Pression de l’opinion publique
Un nombre important d’athlètes, de politiques et d’universitaires, ainsi que des stars du cinéma, dont le célèbre réalisateur iranien Asghar Farhadi (Une Séparation, 2011), ont pris part, ces derniers jours, à la campagne contre les trois condamnations. Certains ont reçu des appels téléphoniques menaçants des services de renseignement.
« Vous allez manquer de cordes de pendu. Nous sommes nombreux. Ne les exécutez pas ! » a ainsi écrit sur Instagram le footballeur Mohammad Mazaheri. La campagne a pris une telle ampleur que même certains journaux iraniens, en proie à la censure et aux pressions du régime, y ont consacré leur « Une ».
Les trois Iraniens avaient été condamnés, fin février, pour « vandalisme », « allumage d’incendies dans le but de lutter contre la République islamique d’Iran » et « guerre contre Dieu » (« moharebeh »), sans que leurs avocats aient pu assister aux audiences. Une autre charge a été retenue contre eux : « vol à main armée et violences ». La pression de l’opinion publique a permis de changer la donne. Les avocats ont pu obtenir les pièces mettant en évidence les failles du jugement : selon eux, les trois jeunes ont été forcés de faire des aveux, et le dossier ne contient pas d’autre preuve que le seul fait qu’ils aient manifesté.

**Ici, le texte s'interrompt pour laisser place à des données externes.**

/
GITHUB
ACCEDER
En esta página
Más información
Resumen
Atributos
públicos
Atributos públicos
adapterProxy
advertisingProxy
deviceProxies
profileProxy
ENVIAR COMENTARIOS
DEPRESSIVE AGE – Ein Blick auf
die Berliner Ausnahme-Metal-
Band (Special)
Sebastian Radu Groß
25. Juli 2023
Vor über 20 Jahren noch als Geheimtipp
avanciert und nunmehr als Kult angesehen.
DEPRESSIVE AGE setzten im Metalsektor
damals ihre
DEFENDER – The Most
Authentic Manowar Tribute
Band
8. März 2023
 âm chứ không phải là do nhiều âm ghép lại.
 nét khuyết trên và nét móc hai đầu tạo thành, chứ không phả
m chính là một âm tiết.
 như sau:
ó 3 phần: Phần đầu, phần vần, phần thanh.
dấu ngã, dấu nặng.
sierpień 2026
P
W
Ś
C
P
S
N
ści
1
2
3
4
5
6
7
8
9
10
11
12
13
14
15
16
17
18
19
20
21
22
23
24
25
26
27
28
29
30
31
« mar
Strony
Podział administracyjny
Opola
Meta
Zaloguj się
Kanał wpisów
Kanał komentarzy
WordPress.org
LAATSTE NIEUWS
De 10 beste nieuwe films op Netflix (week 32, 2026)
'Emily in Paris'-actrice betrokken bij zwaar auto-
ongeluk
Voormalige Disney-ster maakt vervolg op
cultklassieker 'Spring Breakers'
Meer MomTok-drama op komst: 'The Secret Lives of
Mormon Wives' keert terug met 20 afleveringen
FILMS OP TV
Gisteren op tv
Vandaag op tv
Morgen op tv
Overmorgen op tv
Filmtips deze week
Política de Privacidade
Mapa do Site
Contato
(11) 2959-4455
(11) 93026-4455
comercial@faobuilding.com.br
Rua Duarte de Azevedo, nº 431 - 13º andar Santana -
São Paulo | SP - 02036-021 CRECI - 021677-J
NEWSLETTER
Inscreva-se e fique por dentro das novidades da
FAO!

Expulsion des réfugiés politiques
Avant d’être arrêtés, Amir Hossein Moradi, 25 ans, était vendeur de téléphones portables, Said Tamjidi, 28 ans, étudiant en ingénierie électronique et Mohammad Rajabi, 25 ans, agent immobilier. Selon son avocat, Amir Hossein Moradi a été interpellé non pas pendant les manifestations de novembre, mais quelques semaines plus tard, lors d’une dispute autour de l’achat d’un téléphone portable. Pendant sa garde à vue, les policiers ont retrouvé sur son téléphone des vidéos de manifestations et ont décidé de constituer un dossier contre lui.
Pendant sa détention, il a appelé ses deux amis, Said Tamjidi et Mohammad Rajabi, qui l’avaient accompagné aux manifestations, pour les informer de l’imminence de leur arrestation. Les deux jeunes ont aussitôt fui l’Iran pour la Turquie, où ils ont passé un mois dans des camps de réfugiés. Mais la Turquie les a renvoyés en Iran dans des circonstances floues. Le site en persan Iran Wire, hébergé à l’étranger, évoque un accord entre le président iranien Hassan Rohani et son homologue turc Recep Tayyip Erdogan pour l’expulsion des réfugiés politiques iraniens de Turquie.